> _Data for this exercise_
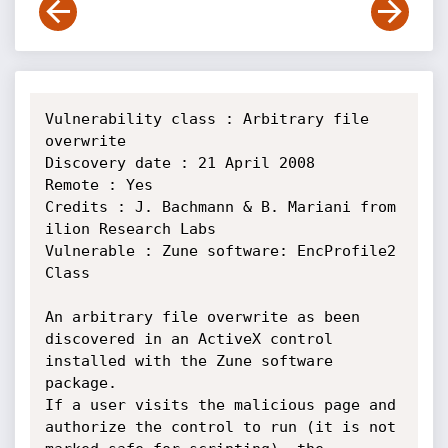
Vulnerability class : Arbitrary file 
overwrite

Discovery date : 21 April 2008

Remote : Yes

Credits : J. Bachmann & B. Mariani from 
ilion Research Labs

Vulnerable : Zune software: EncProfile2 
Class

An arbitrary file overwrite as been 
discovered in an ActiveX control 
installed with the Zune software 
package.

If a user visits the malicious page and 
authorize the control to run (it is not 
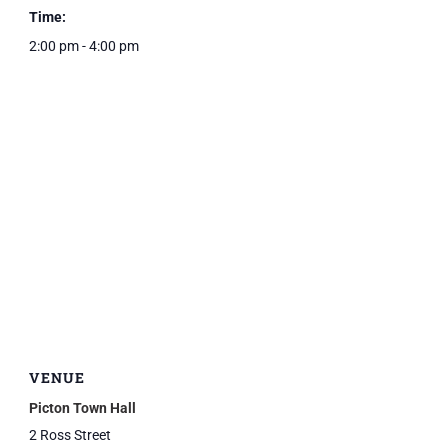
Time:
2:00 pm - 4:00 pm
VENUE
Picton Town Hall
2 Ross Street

> _Task to carry out_
Set down every one of the lines above verbatim, leaving out the pictures.

> _Expected answer_
Vulnerability class : Arbitrary file 
overwrite

Discovery date : 21 April 2008

Remote : Yes

Credits : J. Bachmann & B. Mariani from 
ilion Research Labs

Vulnerable : Zune software: EncProfile2 
Class

An arbitrary file overwrite as been 
discovered in an ActiveX control 
installed with the Zune software 
package.

If a user visits the malicious page and 
authorize the control to run (it is not 
Time:
2:00 pm - 4:00 pm
VENUE
Picton Town Hall
2 Ross Street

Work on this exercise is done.